We can trace our ideas about original sin and grace back to him. His thinking about God and God's existence outside of time has been enormously influential. His views of just war continue to be debated. His confessional style continues in writing to this day.Many people focus on his early days, his sin loving days, and wonder how he came to be one of the leaders of the Church. But this morning, I'm wondering if his prolific writing about such a wide variety of topics is rooted at the end of his life more than the beginning.

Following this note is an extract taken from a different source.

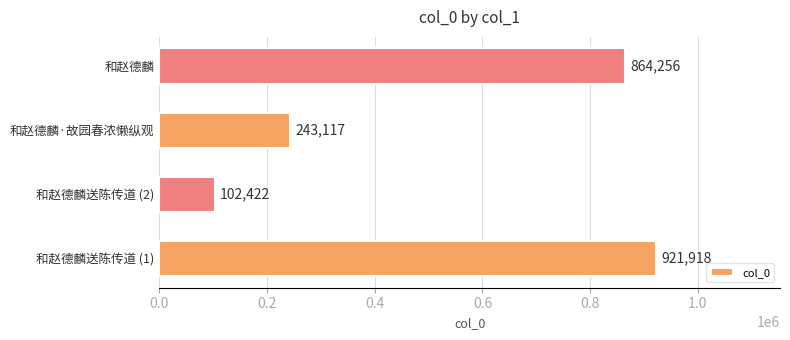

The chart shows a value of 1413095 at 和赵德麟. True or false?

False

My Church History professor pointed out that Augustine lived until almost the end of the Roman empire, and it's important to remember that the end didn't happen with a bang. People like Augustine could see what was coming, and he must have had a sense--perhaps a deep, deep sense--of all that was going to be lost.
This morning, I'm wondering if he wrote so much down because he knew how much would be lost, if his prolific writing was rooted in the knowledge/sense/foreboding of upcoming disaster. And of course, my mind goes to our own time, my own pendulum swings from "I must get everything recorded" to "Why bother? Humans will not survive this."
Augustine was living in a similar time to ours; there had been diseases and political intrigue and invaders coming from all directions, along with upheavals that kept various populations on the move. I'd like to channel some of his writing energy in response to all of these slow motion collapses.